Orienteering 1:00:00 [1]
Hanging controls... around 25; Dave got the other 36. Also put out ~ 6 control stands. Isabel is in the woods now with 50 9th grade girls getting ready to have them do an epunch course, an easy one (trails) and a hard one (off-trail controls).
This has been a really good experience.
There are three categories of things that I do / want to do / (don't want to do).
1. regular classes
2. intensive immersions
3. creating a Boston area league (this is the "want to do")
#1 is really a mixed experience. I don't have it "down" yet - and I've really gelled well with some groups and not with others. I don't have the ability to easily deal with some of the classroom management issues, and that has really affected one of my four classes this spring, and I'm quite discouraged. Still brainstorming ways to deal with it though. But I'd say it's not necessarily my forte. I do love getting to know the kids though.

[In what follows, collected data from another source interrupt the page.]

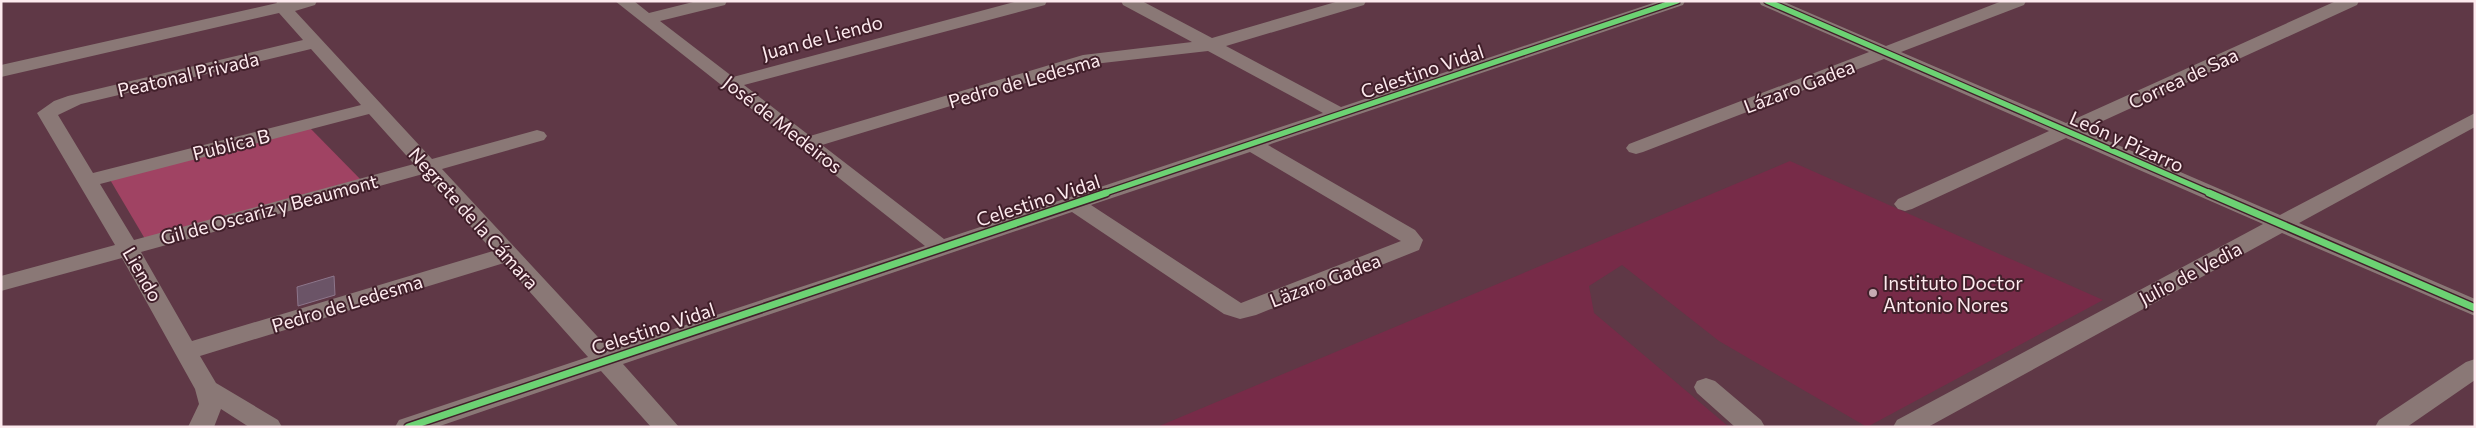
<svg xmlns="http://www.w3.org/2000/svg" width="2476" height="428" font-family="Commissioner,sans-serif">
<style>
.built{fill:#772b48}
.green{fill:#a04363}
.building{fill:#6b5467;stroke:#8d768b}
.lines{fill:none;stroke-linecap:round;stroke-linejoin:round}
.minor{fill:#8a7876;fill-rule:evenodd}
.cycleway-far1-casing{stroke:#411f2a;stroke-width:8}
.cycleway-casing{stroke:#411f2a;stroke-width:10}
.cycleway-far1{stroke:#6cd273;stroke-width:5.5}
.cycleway{stroke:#6cd273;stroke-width:7}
.poi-dot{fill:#c6acb3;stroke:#411f2a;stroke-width:2}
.labels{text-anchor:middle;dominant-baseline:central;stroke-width:4;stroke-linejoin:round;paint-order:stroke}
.street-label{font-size:19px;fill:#fdeaee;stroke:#411f2a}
.poi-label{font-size:19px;fill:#fdeaee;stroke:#411f2a;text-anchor:start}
</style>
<rect width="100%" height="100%" fill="#5f3846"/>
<path class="built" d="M1790 161 2103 300 1867 427 1719 341 1622 265 1589 286 1594 313 1729 427H1157Z"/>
<path class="green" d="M309 127 364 183 148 244 109 178Z"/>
<path class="building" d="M334 276 335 295 298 306 297 287Z"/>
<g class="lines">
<path class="minor" d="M276 1H317L315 5 295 11 432 159 537 130 544 132 547 136 544 140 442 169 610 350 925 246 615 1H634L649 13 697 1H727L725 5 660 21 733 77 1018 1H1047L1045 5 744 85 810 136 1083 55 1192 42 1123 5 1121 1H1142L1212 38 1339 1H1366L1364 5 1226 46 1341 107 1659 1H1685L1683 5 1268 145 1415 230 1423 240 1419 250 1256 315 1240 319 1224 314 1072 212 623 364 679 427H651L601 371 437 427H395L399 420 588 357 504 263 200 356 216 383 278 420 282 427H249L221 409 214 427H188L199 404 195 389 122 258 1 291V276L115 245 37 113 54 101 68 96 303 40 279 13 1 77V65L277 3ZM311 49 361 105 93 173 58 115 81 104ZM1208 51 1323 113 944 239 822 145 1085 65ZM369 114 414 164 134 240 100 184ZM1250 152 1399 240 1401 241 1241 303 1091 205ZM423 174 493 251 192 341 141 252Z
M1759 1H1782L1886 46 2002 1H2026L2024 5 1901 52 2066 123 2336 1H2359L2357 5 2083 130 2280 215 2475 113V127L2299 223 2475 299V316L2282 233 1928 427H1893L1897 420 2263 224 2066 138 1912 209 1905 211 1898 209 1894 204 1898 199 2049 131 1884 59 1643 152 1636 154 1629 152 1626 148 1629 144 1869 52 1761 5Z
M2475 359V380L2407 427H2375L2379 420 2466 362Z
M1706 378 1715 381 1761 420 1765 427H1735L1697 393 1694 387 1697 381Z"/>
<g class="cycleway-far1-casing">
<path id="cycleway-far1" d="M1767 1 2212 194
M1102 194 1677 1"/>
</g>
<g class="cycleway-casing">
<path id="cycleway" d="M2209 193 2475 308
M408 427 1106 193"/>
</g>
<use href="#cycleway-far1" class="cycleway-far1"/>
<use href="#cycleway" class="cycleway"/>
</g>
<circle class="poi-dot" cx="1873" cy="293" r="5"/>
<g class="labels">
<g class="street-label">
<text transform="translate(822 37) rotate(-15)">Juan de Liendo</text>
<text transform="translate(1422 71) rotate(-19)">Celestino Vidal</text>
<text transform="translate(188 74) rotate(-13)">Peatonal Privada</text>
<text transform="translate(2183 78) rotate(-25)">Correa de Saa</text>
<text transform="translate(1024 80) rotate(-16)">Pedro de Ledesma</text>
<text transform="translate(1799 86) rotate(-21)">Lázaro Gadea</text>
<text transform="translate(783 124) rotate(38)">José de Medeiros</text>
<text transform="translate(2127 141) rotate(24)">León y Pizarro</text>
<text transform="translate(231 144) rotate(-14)">Publica B</text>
<text transform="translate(1038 200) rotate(-18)">Celestino Vidal</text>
<text transform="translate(269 209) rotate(-15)">Gil de Oscariz y Beaumont</text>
<text transform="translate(474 218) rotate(48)">Negrete de la Cámara</text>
<text transform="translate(2190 273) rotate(-28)">Julio de Vedia</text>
<text transform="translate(143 274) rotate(60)">Liendo</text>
<text transform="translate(1325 280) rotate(-21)">Läzaro Gadea</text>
<text transform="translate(347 303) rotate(-17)">Pedro de Ledesma</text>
<text transform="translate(653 328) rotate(-18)">Celestino Vidal</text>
</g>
<g class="poi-label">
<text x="1883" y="282">Instituto Doctor<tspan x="1883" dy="22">Antonio Nores</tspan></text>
</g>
</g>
<rect width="2476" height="428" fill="none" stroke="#fdeaee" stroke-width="5"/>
</svg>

There are two Chinese kids in my Thursday class. They don't speak/understand English real well, and don't follow instructions, and don't stay in line and run ahead and it's frustrating. Last night i had this vision of one of them in particular, really seems to be the type of kid who will be a problem, behaviorally, his whole school career, and will be mean to other people and harrass women on the street, and steal, and fight and bully. I don't know that of course but I could easily see that path. And I can contribute to it by not figuring out how to work with him, and ostracizing him, or whatever I do to manage him, making him even more separate and resentful. Then I felt some sort of renewed energy for figuring out this problem, instead of just bailing. I contacted a Chinese woman I know and asked whether her son might be interested in coming to the class and being interpreter. I am also considering talking to the head of the commuinty school program about what to do.
#2 I think I am pretty successful at, and I also enjoy it a lot. It's ideal when the staff I'm working with are super engaged, and same with the kids. Today the girls showed up wearing face paint, and many had sports tights and long socks, and clearly they were *into* the whole experience. They weren't just being dragged along. Waiting in the parking lot, without any supervision, they circled up and started playing some game where some action went around the circle - everyone included. It makes me feel a little sad about the public vs private school thing. My mission statement is about bringing orienteering to all kids in Cambridge, especially kids who don't do well in school or are disadvantaged in some way. But some kids are so much easier.
The NCDS students had been exposed to videos about orienteering the past couple weeks - I emphasized in my list videos that show the joy of running through the woods, like that one where a boy & girl start on the track and the girl runs off into the woods (particularly good for a girls school). I think that's better than some intro explaining the mechanics of the start line and the epunch and route planning. I want to first transmit that joyful running through the woods feeling.
#3 After working with NCDS staff, it feels possible to just send instructions to schools, do a little bit of meeting with administrators and teacher champions, and then we could create a Boston area school league. Time the NEOC & CSU events so the teams could attend, etc.